Jeff with Evie’s brother Caleb on cousin Mark’s farm.

Jeff relaxing at the farm (with black eye after accident playing squash!).

  And then there was the front man and songwriter Jeff, whom I traveled alone to meet and stay with during the summer I was 17.
  His face was its own recognisable brand it seemed, as women in cafes ogled the man who was footing my bill for drinks -- on roundabouts they stared and winked dangerously from luxury sports cars.
  He hardly seemed to notice, retreating to his studio to write at the end of the day, asking me to be careful with his stereo (eye-roll) and help myself to the German beer in the fridge (which I did, feeling bad now for the eye-rolling incident circa moments earlier).
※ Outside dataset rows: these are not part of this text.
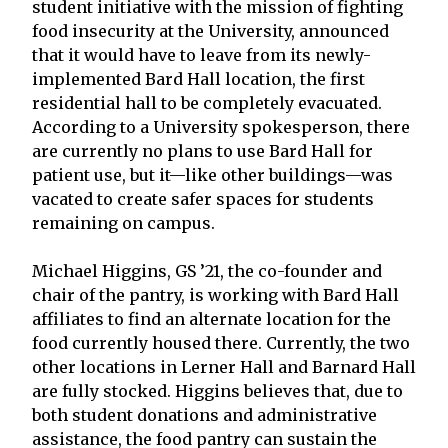
student initiative with the mission of fighting
food insecurity at the University, announced
that it would have to leave from its newly-
implemented Bard Hall location, the first
residential hall to be completely evacuated.
According to a University spokesperson, there
are currently no plans to use Bard Hall for
patient use, but it—like other buildings—was
vacated to create safer spaces for students
remaining on campus.
Michael Higgins, GS ’21, the co-founder and
chair of the pantry, is working with Bard Hall
affiliates to find an alternate location for the
food currently housed there. Currently, the two
other locations in Lerner Hall and Barnard Hall
are fully stocked. Higgins believes that, due to
both student donations and administrative
assistance, the food pantry can sustain the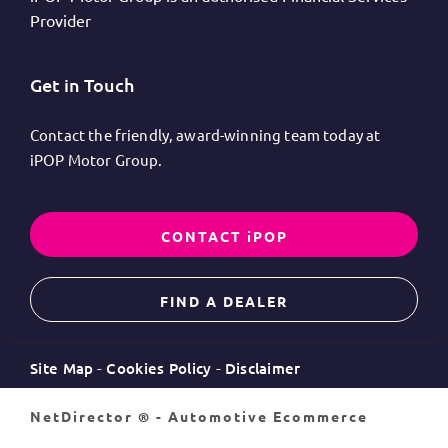
Provider
Get in Touch
Contact the friendly, award-winning team today at
iPOP Motor Group.
CONTACT iPOP
FIND A DEALER
Site Map
Cookies Policy
Disclaimer
NetDirector
® -
Automotive Ecommerce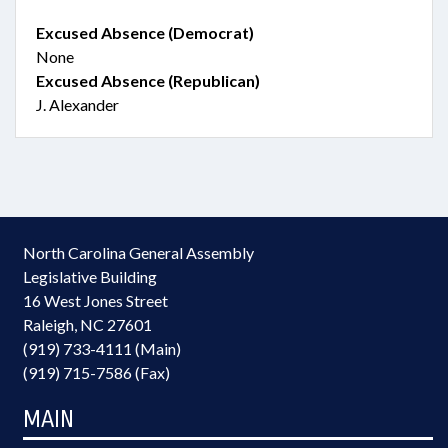
Excused Absence (Democrat)
None
Excused Absence (Republican)
J. Alexander
North Carolina General Assembly
Legislative Building
16 West Jones Street
Raleigh, NC 27601
(919) 733-4111 (Main)
(919) 715-7586 (Fax)
MAIN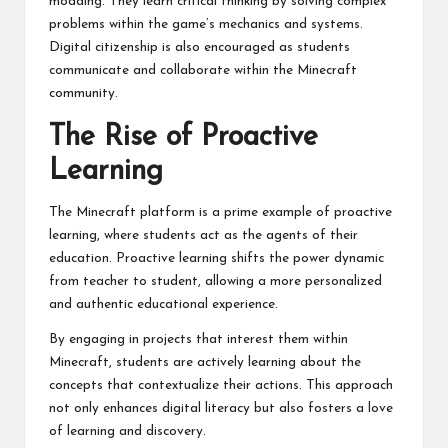
modding. They learn critical thinking by solving complex
problems within the game’s mechanics and systems.
Digital citizenship is also encouraged as students
communicate and collaborate within the Minecraft
community.
The Rise of Proactive
Learning
The Minecraft platform is a prime example of proactive
learning, where students act as the agents of their
education. Proactive learning shifts the power dynamic
from teacher to student, allowing a more personalized
and authentic educational experience.
By engaging in projects that interest them within
Minecraft, students are actively learning about the
concepts that contextualize their actions. This approach
not only enhances digital literacy but also fosters a love
of learning and discovery.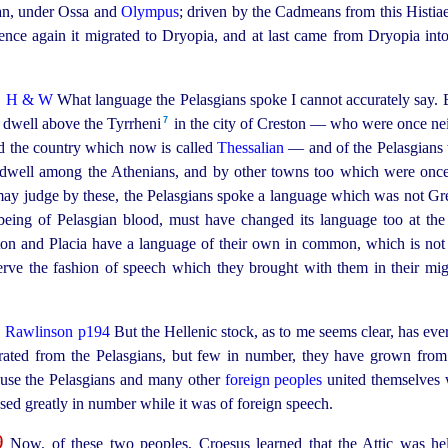
ean, under Ossa and
Olympus
; driven by the Cadmeans from this Histiae
hence again it migrated to Dryopia, and at last came from Dryopia int
7
H & W
What language the Pelasgians spoke I cannot accurately say. 
7
 dwell above the Tyrrheni⁠
in the city of Creston — who were once ne
ed the country which now is called
Thessalian
— and of the Pelasgians 
dwell among the Athenians, and by other towns too which were once
may judge by these, the Pelasgians spoke a language which was not Gree
 being of Pelasgian blood, must have changed its language too at th
ton and Placia have a language of their own in common, which is not 
reserve the fashion of speech which they brought with them in their mi
8
Rawlinson p194
But the Hellenic stock, as to me seems clear, has eve
rated from the Pelasgians, but few in number, they have grown from
cause the Pelasgians and many other
foreign peoples
united themselves w
sed greatly in number while it was of foreign speech.
9
Now, of these two peoples, Croesus learned that the Attic was he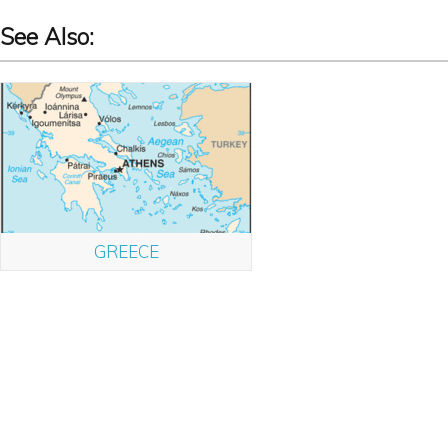
See Also:
GREECE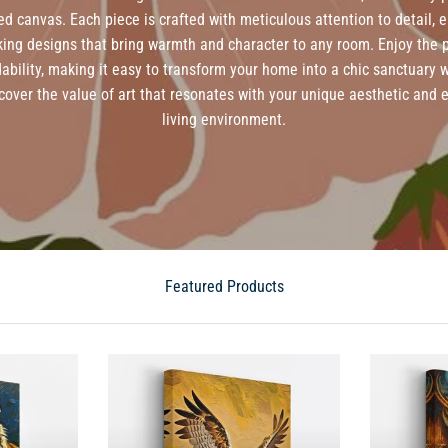
ed canvas. Each piece is crafted with meticulous attention to detail, 
iking designs that bring warmth and character to any room. Enjoy the p
dability, making it easy to transform your home into a chic sanctuary 
cover the value of art that resonates with your unique aesthetic and
living environment.
Featured Products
  It was clear that he was not absorbed with recapturing his early years, instead focusing on his professional songwriting career, touring with his band across Europe, TV appearances, lecturing, his close-knit family and his hair (as all men of music do).
In my close-to-a year in Israel I learned that they danced to Yellow River in clubs, and my German, Danish, Japanese and Swedish friends covered it in their best drunken broken English in hostel bars and discothèques; I had to wonder why after a couple of successful albums and a pretty constant touring schedule, multiple re-masters and releases around the world when Yellow River, admittedly a great song, wouldn’t give way to another Christie song.
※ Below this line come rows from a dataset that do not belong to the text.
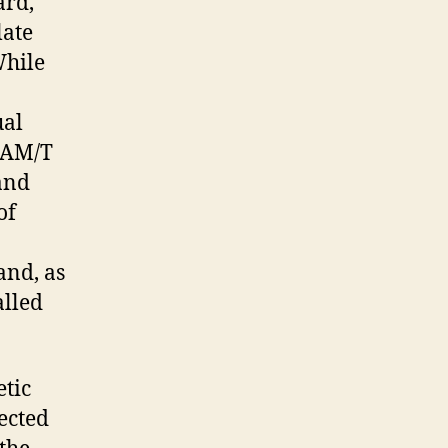
ard,
late
While
ual
-LAM/T
and
of
and, as
alled
etic
nected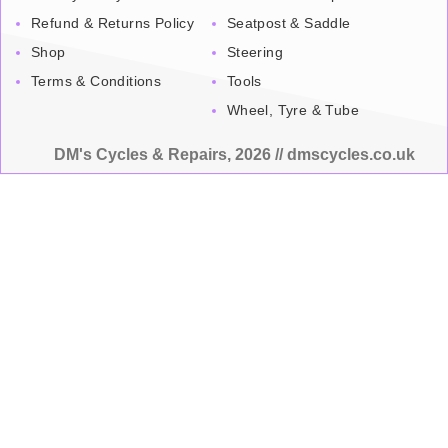
Refund & Returns Policy
Seatpost & Saddle
Shop
Steering
Terms & Conditions
Tools
Wheel, Tyre & Tube
DM's Cycles & Repairs, 2026 // dmscycles.co.uk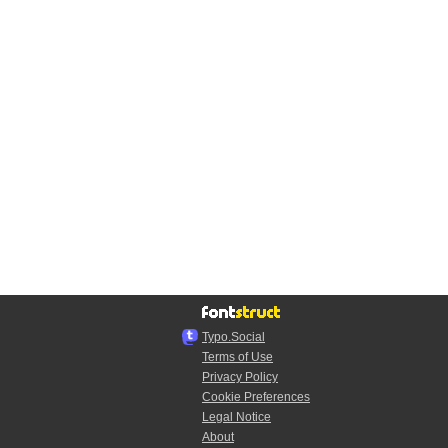
Typo.Social
Terms of Use
Privacy Policy
Cookie Preferences
Legal Notice
About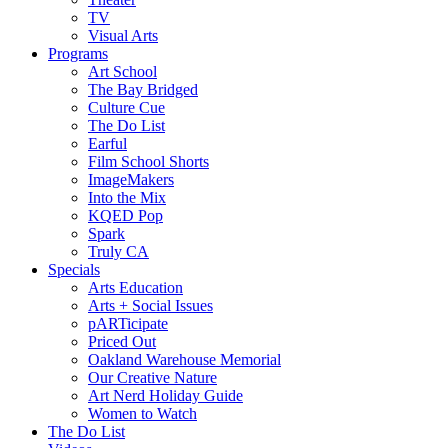
TV
Visual Arts
Programs
Art School
The Bay Bridged
Culture Cue
The Do List
Earful
Film School Shorts
ImageMakers
Into the Mix
KQED Pop
Spark
Truly CA
Specials
Arts Education
Arts + Social Issues
pARTicipate
Priced Out
Oakland Warehouse Memorial
Our Creative Nature
Art Nerd Holiday Guide
Women to Watch
The Do List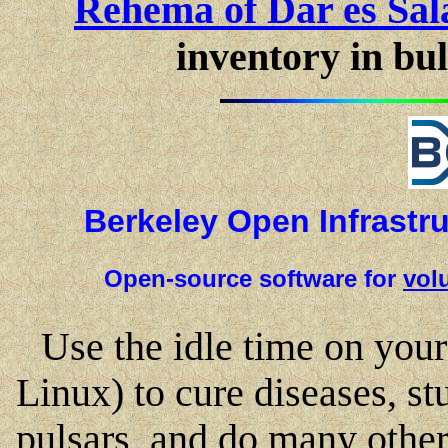
Rehema of Dar es Sal
inventory in bul
Berkeley Open Infrastr
Open-source software for
vol
Use the idle time on yo
Linux) to cure diseases, s
pulsars, and do many other t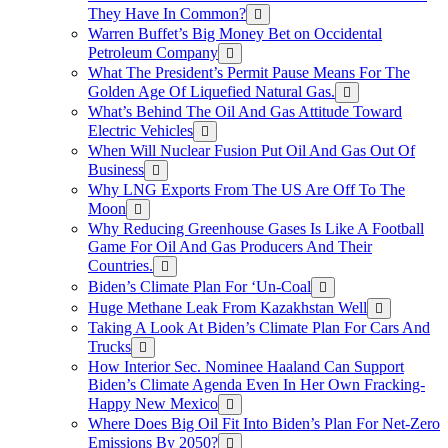
They Have In Common?
Warren Buffet’s Big Money Bet on Occidental
Petroleum Company
What The President’s Permit Pause Means For The
Golden Age Of Liquefied Natural Gas.
What’s Behind The Oil And Gas Attitude Toward
Electric Vehicles
When Will Nuclear Fusion Put Oil And Gas Out Of
Business
Why LNG Exports From The US Are Off To The
Moon
Why Reducing Greenhouse Gases Is Like A Football
Game For Oil And Gas Producers And Their
Countries.
Biden’s Climate Plan For ‘Un-Coal
Huge Methane Leak From Kazakhstan Well
Taking A Look At Biden’s Climate Plan For Cars And
Trucks
How Interior Sec. Nominee Haaland Can Support
Biden’s Climate Agenda Even In Her Own Fracking-
Happy New Mexico
Where Does Big Oil Fit Into Biden’s Plan For Net-Zero
Emissions By 2050?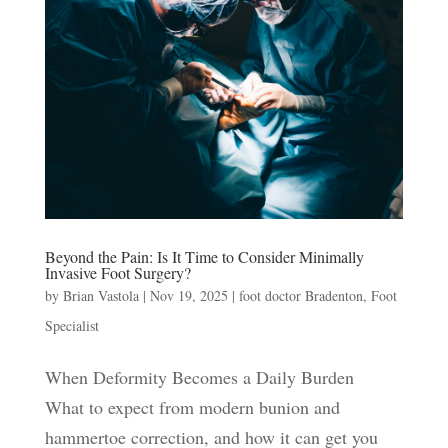
Beyond the Pain: Is It Time to Consider Minimally
Invasive Foot Surgery?
by
Brian Vastola
|
Nov 19, 2025
|
foot doctor Bradenton
,
Foot
Specialist
When Deformity Becomes a Daily Burden
What to expect from modern bunion and
hammertoe correction, and how it can get you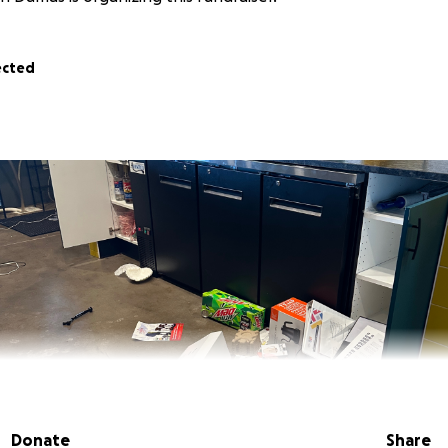
ected
Donate
Share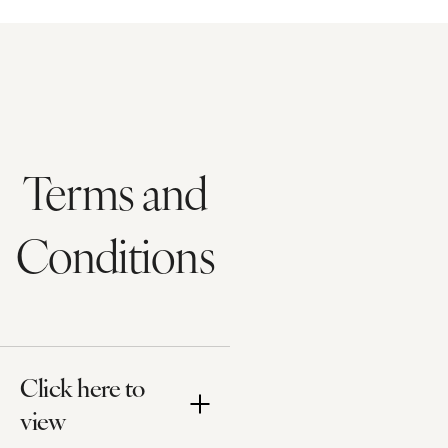
Terms and
Conditions
Click here to
view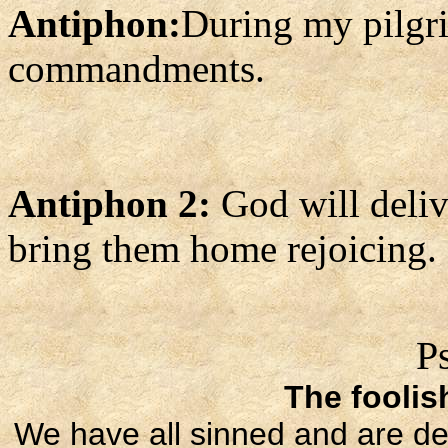
Antiphon:
During my pilgri
commandments.
Antiphon 2:
God will deliv
bring them home rejoicing.
P
The foolis
We have all sinned and are de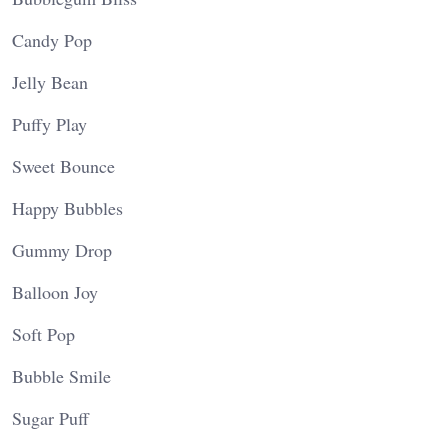
Candy Pop
Jelly Bean
Puffy Play
Sweet Bounce
Happy Bubbles
Gummy Drop
Balloon Joy
Soft Pop
Bubble Smile
Sugar Puff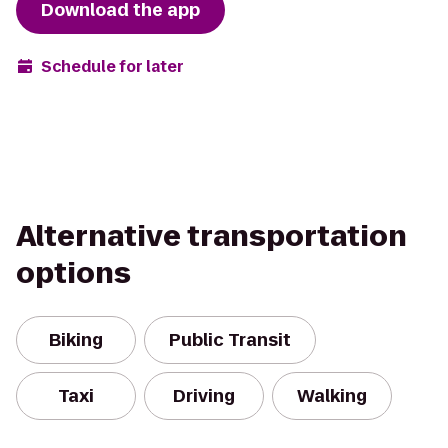
Download the app
Schedule for later
Alternative transportation
options
Biking
Public Transit
Taxi
Driving
Walking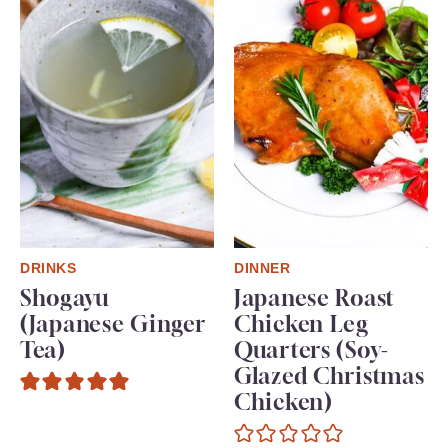
DRINKS
DINNER
Shogayu
Japanese Roast
(Japanese Ginger
Chicken Leg
Tea)
Quarters (Soy-
Glazed Christmas
Chicken)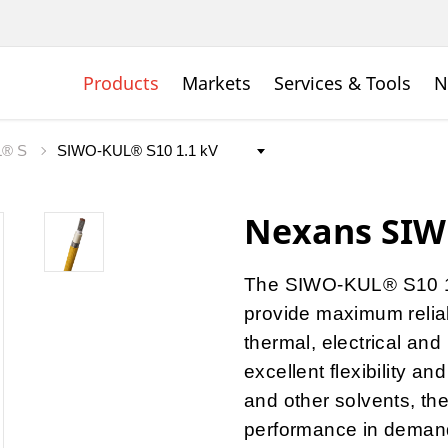
Products
Markets
Services & Tools
N
L® S
Nexans SIW
The SIWO-KUL® S10 1.1
provide maximum reliab
thermal, electrical and
excellent flexibility an
and other solvents, th
performance in demandin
However I also learned that to write one good song that made people happy even momentarily was quite a lot to achieve.
I left Jeff’s home with a newfound love of imported cigarettes and alcohol and a gift — a book of poetry, which would be my formal introduction to the serious work of Auden, Douglas, Hughes, Larkin, and Yeats and some advice: don’t live a clichéd life, my dear.
As a writer this advice was indispensable: work hard, be original. I also learned that beyond the work ethic one could only do so much and that a good poem, story (and indeed hit song) is quite a lot to give the world."
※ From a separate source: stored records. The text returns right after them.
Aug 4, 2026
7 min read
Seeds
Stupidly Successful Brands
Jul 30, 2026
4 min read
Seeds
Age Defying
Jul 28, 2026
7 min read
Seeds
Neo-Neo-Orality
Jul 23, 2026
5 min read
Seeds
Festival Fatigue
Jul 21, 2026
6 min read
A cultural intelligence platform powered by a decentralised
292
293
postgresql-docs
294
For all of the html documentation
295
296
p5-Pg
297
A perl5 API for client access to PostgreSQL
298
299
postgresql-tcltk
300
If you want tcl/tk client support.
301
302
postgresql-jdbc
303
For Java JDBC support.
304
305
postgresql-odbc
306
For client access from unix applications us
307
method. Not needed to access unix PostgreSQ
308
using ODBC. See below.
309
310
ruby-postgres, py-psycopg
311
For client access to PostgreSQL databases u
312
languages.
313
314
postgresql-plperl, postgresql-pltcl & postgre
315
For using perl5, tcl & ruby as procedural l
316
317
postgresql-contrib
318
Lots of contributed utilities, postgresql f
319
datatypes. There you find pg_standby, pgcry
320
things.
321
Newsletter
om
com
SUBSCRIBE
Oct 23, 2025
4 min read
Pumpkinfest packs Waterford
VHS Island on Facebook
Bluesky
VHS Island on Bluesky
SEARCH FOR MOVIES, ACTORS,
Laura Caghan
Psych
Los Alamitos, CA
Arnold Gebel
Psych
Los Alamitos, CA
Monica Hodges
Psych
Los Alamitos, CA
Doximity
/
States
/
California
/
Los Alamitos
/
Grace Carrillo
Jeff Christie mellowing out, sitting on the front porch of his late Uncle Morris' house in Lakefield, Ontario , with Gary Christie (whose son is speed ace Jodi), Grant Christie, a guy named Frank who was a friend of the man next to him, Mario Weissenberger, and Mark Christie (Evie’s dad).
  Jeff recalls how he met Mario:
“One day whilst the band were trying to negotiate a meal in Mar del Plata, Argentina, a guy over at the bar watched our antics with amusement.
  “He came over and introduced himself saying he would be happy to translate and end our famine!
  “This he duly did and then sort of attached himself to our circus; though at first treated cautiously by all, he eventually overcame our suspicion and became indispensable as we toured Argentina continually.
  “He and I became good friends that lasted many years.
  “Born in Buenos Aires from German immigrant parents, he married a New Jersey girl called Judy, had kids, settled there and worked for her father. He was he was always gracious and kind to me and never tried to be anything other than a good friend.
  “He brought his family to meet me one holiday in the El Montiboli Hotel in Villajoyosa, Spain, which in later years was where the England squad stayed during a World Cup.
  “He also came to meet up on one of my many visits to my family in Canada as seen in picture, and I also stayed with him at the family home in New Jersey one time.
  “The last I heard of him was around '84/5 after he left his wife, hooked up with a much younger woman and came to England where he made a beeline to me, stayed at the house for a few days before repairing to the Lake District with me.
  “I never heard from him after that and couldn't figure it at all. I tried not long ago to track him with no success.”